I'm trying to extract fields for a Barracuda Spam Firewall. For those deeply interested, they've politely documented their syslog output here.
I've gotten as far as the following regex:
(?:[^\s\n]*\s){5}(?<barracuda_process>[\w/]*)\[(?<barracuda_pid>\d*)\]:\s(?<client_ip>.*\]|127.0.0.1)\s(?<message_id>[\w\d-]*)\s(?<start_time>\d*)\s(?<end_time>\d*)\s(?<service>RECV|SCAN|SEND)\s(?<info>.*)
The problem is that my info field should really be multiple fields based on the value of the service field.
For example, if service="SCAN", the subsequent fields should be:
Encrypted Sender Recipient Score Action Reason ReasonExtra "SUBJ:"Subject
While, if service="SEND", the subsequent fields should be:
Encrypted Action QueueID Response
What's the best way to get these fields extracted?
Thanks, all 'yall!
gpullis, if you are satisfied with one of the answers don't forget to 'accept' it by clicking the outlined check-box to the left of it.

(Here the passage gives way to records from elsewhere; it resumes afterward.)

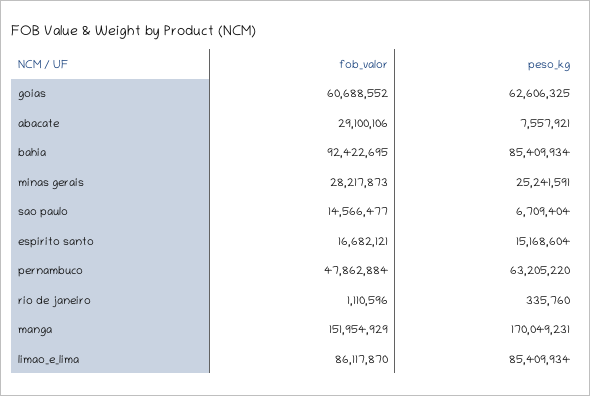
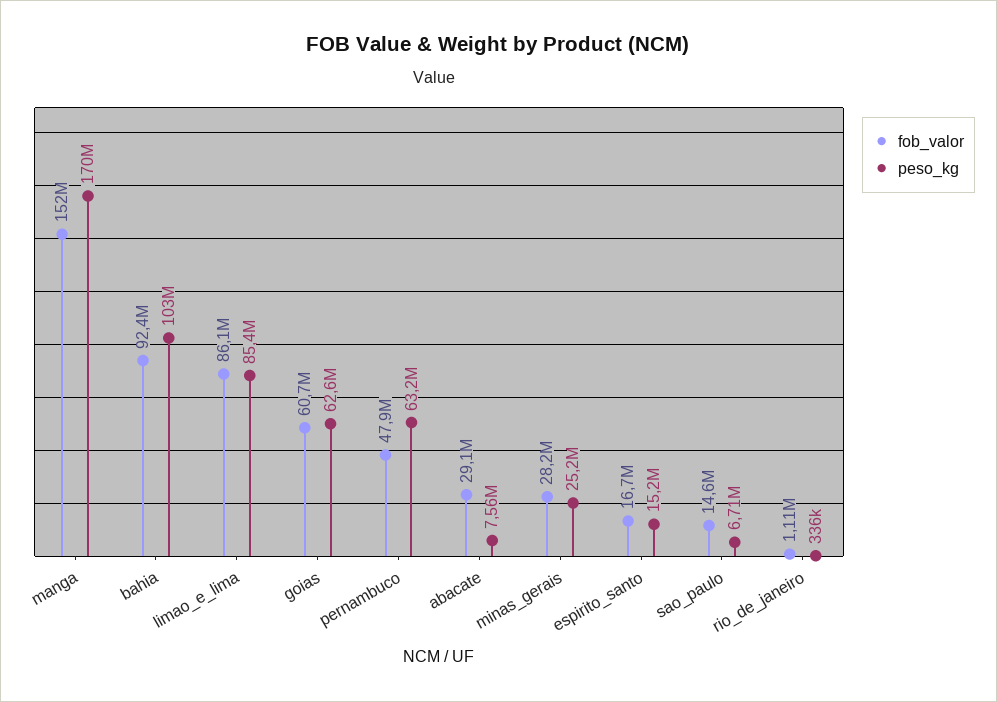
  {
    "fob_valor": {
      "goias": 60688552,
      "abacate": 29100106,
      "bahia": 92422695,
      "minas gerais": 28217873,
      "sao paulo": 14566477,
      "espirito santo": 16682121,
      "pernambuco": 47862884,
      "rio de janeiro": 1110596,
      "manga": 151954929,
      "limao_e_lima": 86117870
    },
    "peso_kg": {
      "goias": 62606325,
      "abacate": 7557921,
-     "bahia": 85409934,
+     "bahia": 103000000,
      "minas gerais": 25241591,
      "sao paulo": 6709404,
      "espirito santo": 15168604,
      "pernambuco": 63205220,
      "rio de janeiro": 335760,
      "manga": 170049231,
      "limao_e_lima": 85409934
    }
  }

I believe the more "modern" way to do what dwaddle suggested would be to use the EXTRACT keyword in only the props.conf. Each extract will be run against each event, so you can part it out appropriately. Something like:
[cuda]
EXTRACT-common = (?:[^\s\n]*\s){5}(?<barracuda_process>[\w/]*)\[(?<barracuda_pid>\d*)\]:\s(?<client_ip>.*\]|127.0.0.1)\s(?<message_id>[\w\d-]*)\s(?<start_time>\d*)\s(?<end_time>\d*)
EXTRACT-scan_msg = (?<service>SCAN)\s(?<encrypted>\w+)\s(?<sender>\w+)
EXTRACT-send_msg = (?<service>SEND)\s(?<encrypted>\w+)\s(?<action>\w+)
In props.conf
you can define two different REPORT
rules, one for service=SCAN
and the other for service=SEND
. Something like this:
(props.conf)
[cuda]
REPORT-scan=cudascan
REPORT-send=cudasend
(transforms.conf)
[cudascan]
REGEX=(?:[^\s\n]*\s){5}([\w/]*)\[(\d*)\]:\s(.*\]|127.0.0.1)\s([\w\d-]*)\s(\d*)\s(\d*)\s(SCAN)\s(.*)
FORMAT= barracuda_process::$2 barracuda_pid::$3 client_ip::$4 message_id::$5 start_time::$6 end_time::$7 service::$8 info::$9
[cudasend]
REGEX=(?:[^\s\n]*\s){5}([\w/]*)\[(\d*)\]:\s(.*\]|127.0.0.1)\s([\w\d-]*)\s(\d*)\s(\d*)\s(SEND)\s(.*)
FORMAT= barracuda_process::$2 barracuda_pid::$3 client_ip::$4 message_id::$5 start_time::$6 end_time::$7 service::$8 info::$9
On each event, both of these regexes will be tested, but only one will fire - SCAN versus SEND. My regexes obviously need some work to be entirely correct in the scan versus send situation, but this should let you differentiate between the two and grab fields accordingly. (Notice there should be a third rule for RECV.)
If you have a couple of (sanitized) samples of each event type, go ahead and edit your question with those - someone can probably help get your regex nailed down for that. Also, have you seen regexr? http://gskinner.com/RegExr/
Your method makes sense, but my implementation has some suck in it. I've posted my failing as a separate question
here.
I like mw's idea of using the EXTRACT keyword, but I'm failing in the same way when I try to implement it.
Hey did you ever get this figured out? Don't want to reinvent the wheel and I would like to get field extraction working for these logs as well.